As a result of a 10-month investigation that involved five police forces, police busted a complex drug network in late 2018 that smuggled destructive drugs into Winnipeg from B.C. (Warren Kay/CBC)

Meanwhile, Hallson received a seven-year custodial sentence for conspiracy to traffic cocaine.

She was perceived as a mid-level dealer, subordinate to Finkbeiner and Mejia-Orellana-Delgado but afforded a level of trust above other employees, receiving her own key to a drug storage suite, the court heard.

Smaller players in Project Riverbank were also hit with multi-year prison sentences.

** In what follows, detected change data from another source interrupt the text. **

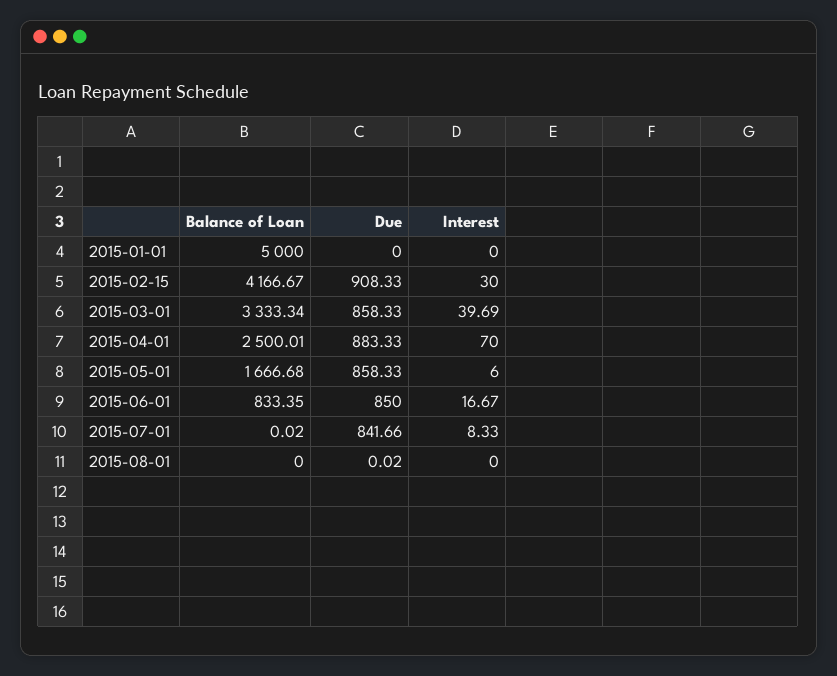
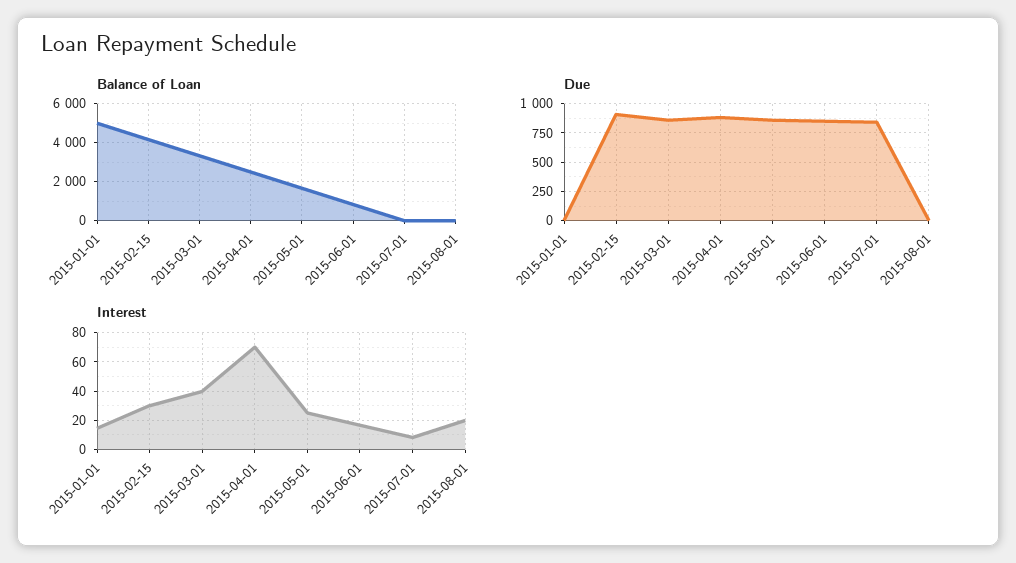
  {
    "Balance of Loan": {
      "2015-01-01": 5000,
      "2015-02-15": 4166.67,
      "2015-03-01": 3333.34,
      "2015-04-01": 2500.01,
      "2015-05-01": 1666.68,
      "2015-06-01": 833.35,
      "2015-07-01": 0.02,
      "2015-08-01": 0
    },
    "Due": {
      "2015-01-01": 0,
      "2015-02-15": 908.33,
      "2015-03-01": 858.33,
      "2015-04-01": 883.33,
      "2015-05-01": 858.33,
      "2015-06-01": 850,
      "2015-07-01": 841.66,
      "2015-08-01": 0.02
    },
    "Interest": {
-     "2015-01-01": 0,
+     "2015-01-01": 15,
      "2015-02-15": 30,
      "2015-03-01": 39.69,
      "2015-04-01": 70,
-     "2015-05-01": 6,
+     "2015-05-01": 25,
      "2015-06-01": 16.67,
      "2015-07-01": 8.33,
-     "2015-08-01": 0
+     "2015-08-01": 20
    }
  }

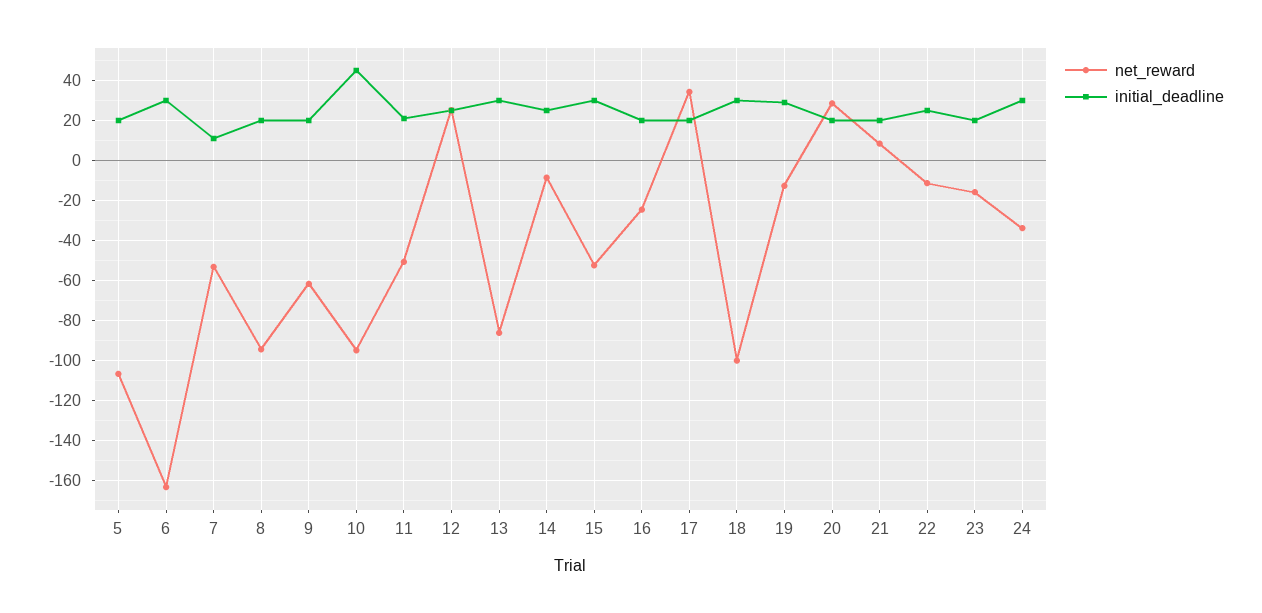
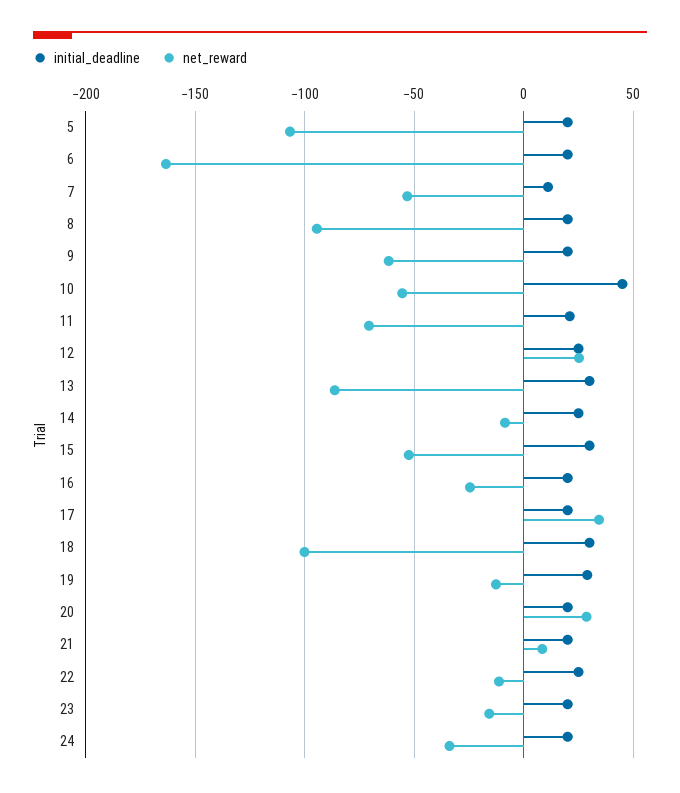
  {
    "net_reward": {
      "5": -105,
      "6": -165,
      "7": -55,
      "8": -95,
      "9": -60,
-     "10": -95,
+     "10": -55,
-     "11": -50,
+     "11": -70,
      "12": 25,
      "13": -85,
      "14": -10,
      "15": -55,
      "16": -25,
      "17": 35,
      "18": -100,
      "19": -15,
      "20": 30,
      "21": 10,
      "22": -10,
      "23": -15,
      "24": -35
    },
    "initial_deadline": {
      "5": 20,
-     "6": 30,
+     "6": 20,
      "7": 10,
      "8": 20,
      "9": 20,
      "10": 45,
      "11": 20,
      "12": 25,
      "13": 30,
      "14": 25,
      "15": 30,
      "16": 20,
      "17": 20,
      "18": 30,
      "19": 30,
      "20": 20,
      "21": 20,
      "22": 25,
      "23": 20,
-     "24": 30
+     "24": 20
    }
  }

Borges received five years for conspiring to traffic methamphetamine. She was told almost daily where to deliver or pick up. She was often delivering several ounces of a drug to a customer, a disturbing quantity, the court was told.

Fueller was sentenced to an additional 43½ months behind bars, on top of time already served, for conspiring to traffic cocaine.

Upon his arrest, he admitted to police that he received a backpack of illicit drugs from a courier driver and dropped it off at a stash location. 

Harm to community

Of the five individuals who pleaded guilty earlier this year, only Hallson took the opportunity at her sentencing hearing to speak, apologizing to her family, her fiancé and the greater community.

“Since taking a restorative justice class, I've just come to realize that there are a lot more victims of what I was doing than what I realized, and so for that I am very sorry,” Hallson said. 

The other individuals nabbed in Project Riverbank are facing multiple drug trafficking and possession charges:

  • Mason Joaquin Burg, of Winnipeg.
  • Mohammad Shakil Khan, of Vancouver.
  • Allan Ronald Rodney, of Surrey, B.C.
  • Shontal Vaupotic, of Surrey, B.C.